Do you know if this bird is male or female? I've a loft of young males, and am looking for a few female homers to introduce to them. An older lady coming to live there as a breeder would be just fine.


----------



## Lovebirds (Sep 6, 2002)

TheSnipes said:


> Do you know if this bird is male or female? I've a loft of young males, and am looking for a few female homers to introduce to them. An older lady coming to live there as a breeder would be just fine.


I will have to contact the owner again and see if he knows or remembers what sex this bird is. I'll let you know.


----------



## Lovebirds (Sep 6, 2002)

TheSnipes said:


> Do you know if this bird is male or female? I've a loft of young males, and am looking for a few female homers to introduce to them. An older lady coming to live there as a breeder would be just fine.


I contacted the owner, and he said that he really doesn't remember whether this bird was male or female. So, are you still interested or do I need to try to find someone else? Is the bird close enough that you could get it and see what the sex is? If it doesn't work out, we could try to find another home for it. If you or someone has the bird, then it could be shipped. The lady who has it now has just written to me and said she let it out of the cage because they felt sorry for it. She says it's still hanging around. Let me know.


----------



## TheSnipes (Apr 9, 2007)

Lovebirds said:


> I contacted the owner, and he said that he really doesn't remember whether this bird was male or female. So, are you still interested or do I need to try to find someone else? Is the bird close enough that you could get it and see what the sex is? If it doesn't work out, we could try to find another home for it. If you or someone has the bird, then it could be shipped. The lady who has it now has just written to me and said she let it out of the cage because they felt sorry for it. She says it's still hanging around. Let me know.

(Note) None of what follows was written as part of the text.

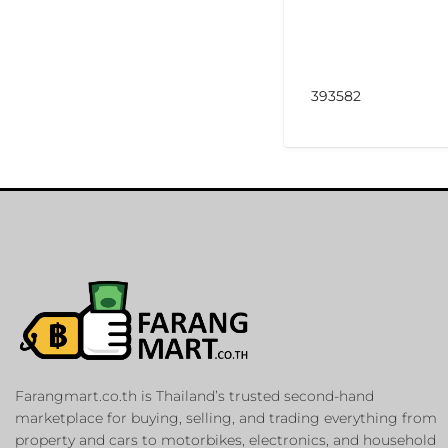
393582
Farangmart.co.th is Thailand’s trusted second-hand
marketplace for buying, selling, and trading everything from
property and cars to motorbikes, electronics, and household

Well, it's 200 miles away. I'd want to ship it anyway at that distance. If they can catch it again, I will take it off their hands, if they are not opposed to shipping it. They'd have to ship on a Monday so the PO has plenty of time to get it to here without losing track of the package. I have limited confidence in them  S/he can stay with me regardless of gender, I was only asking since I am very interested in getting some girls in the loft!


----------



## Lovebirds (Sep 6, 2002)

A local fancier picked up this bird today. All taken care of. WHEW!!!


----------



## richardtheman (Jul 24, 2007)

Wow, I am happy to hear that Renee, it's a good thing the little fella found a home.


----------